Rafiki Healings nous maintient dans le courant de pensées alternatives avec une part d’exotisme de rastafarisme blanc qui prend la vie comme un surfer prend ses vagues. On trouve dans les chansons une attitude qui serait l’équivalent du credo hippy « Peace & Love ». « Rafiki », en swahili, signifie « amitié » et, avec Rafiki Healings, il est surtout question d’un reggae thérapeutique, entendez par là la guérison de l’âme qui souffrirait de sa connexion rompue avec l’authenticité des êtres et des choses. Les plus âgées qui estiment que les jeunes ont peu de considération pour ce qui relève de l’éthique personnelle ou de la spiritualité ont certainement raté quelques trains générationnels !
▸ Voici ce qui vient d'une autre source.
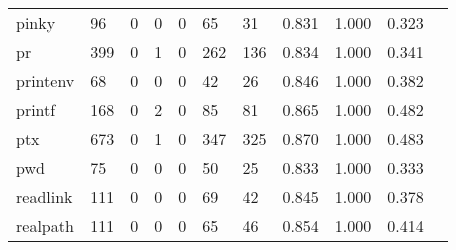 \begin{longtable}{lp{1.10cm}p{1.10cm}p{1.10cm}p{1.10cm}p{1.10cm}p{1.10cm}p{1.10cm}p{1.10cm}p{1.10cm}p{1.10cm}}
pinky     &                     96 &                                  0 &                                 0 &                                0 &                                65 &                              31 &                          0.831 &                                 1.000 &                               0.323 \\
pr        &                    399 &                                  0 &                                 1 &                                0 &                               262 &                             136 &                          0.834 &                                 1.000 &                               0.341 \\
printenv  &                     68 &                                  0 &                                 0 &                                0 &                                42 &                              26 &                          0.846 &                                 1.000 &                               0.382 \\
printf    &                    168 &                                  0 &                                 2 &                                0 &                                85 &                              81 &                          0.865 &                                 1.000 &                               0.482 \\
ptx       &                    673 &                                  0 &                                 1 &                                0 &                               347 &                             325 &                          0.870 &                                 1.000 &                               0.483 \\
pwd       &                     75 &                                  0 &                                 0 &                                0 &                                50 &                              25 &                          0.833 &                                 1.000 &                               0.333 \\
readlink  &                    111 &                                  0 &                                 0 &                                0 &                                69 &                              42 &                          0.845 &                                 1.000 &                               0.378 \\
realpath  &                    111 &                                  0 &                                 0 &                                0 &                                65 &                              46 &                          0.854 &                                 1.000 &                               0.414 \\

\end{longtable}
Contre-culture ou culture alternative ? En optant pour la musique, il est clair que Rafiki Healings n’en veut point faire une question outrancièrement savante. L’idée est justement de s’éloigner de toute pédanterie et de faire état d’une quête existentielle auréolée de rêves de fraternité.

jeanjacques Valery

Jean-Jacques Valéry

The Irish fait fort cette fois en programmant Days’Order à la suite de ces deux intermèdes plutôt baba-cool. C’est une montée en puissance fulgurante avec un groupe qui a une approche décomplexée en ce qui concerne les reprises. Disons-le, ce groupe se montre même parfois merveilleusement iconoclaste, ce qui correspond bien à leur nom de scène qui est un clin d’œil au terme mauricien de « dézordèr ! ». Ce n’est donc guère étonnant que Christophe Joseph, le batteur, ait hérité du surnom « E.T » de la part de ses fans. C’est le genre à allier le son d’un cajun avec une batterie électronique pour procurer à la fois cette rythmique très carrée des studios et le son plus humain des percussions. Jean-Jacques Valéry ne passe pas inaperçu avec sa crinière et ses lunettes de petit génie et c’est ce qu’il est effectivement à la basse. Vincent Nombro, au clavier, a pris beaucoup d’assurance avec le temps et sa passion du jazz enrichit les improvisations du groupe et fait que celui-ci passe la rampe avec une aisance déconcertante.

Days Order 2

Christophe Joseph et Vincent Nombro

Mais que l’on ne s’y trompe pas : s’ils ont de quoi déchainer leur public, leur prestation est loin de faire dans le désordre. Ainsi, à aucun moment le public n’a l’impression que le groupe fait face à la difficulté tant le travail rigoureux lors des répétitions permet d’aborder les morceaux avec quelques belles complexités.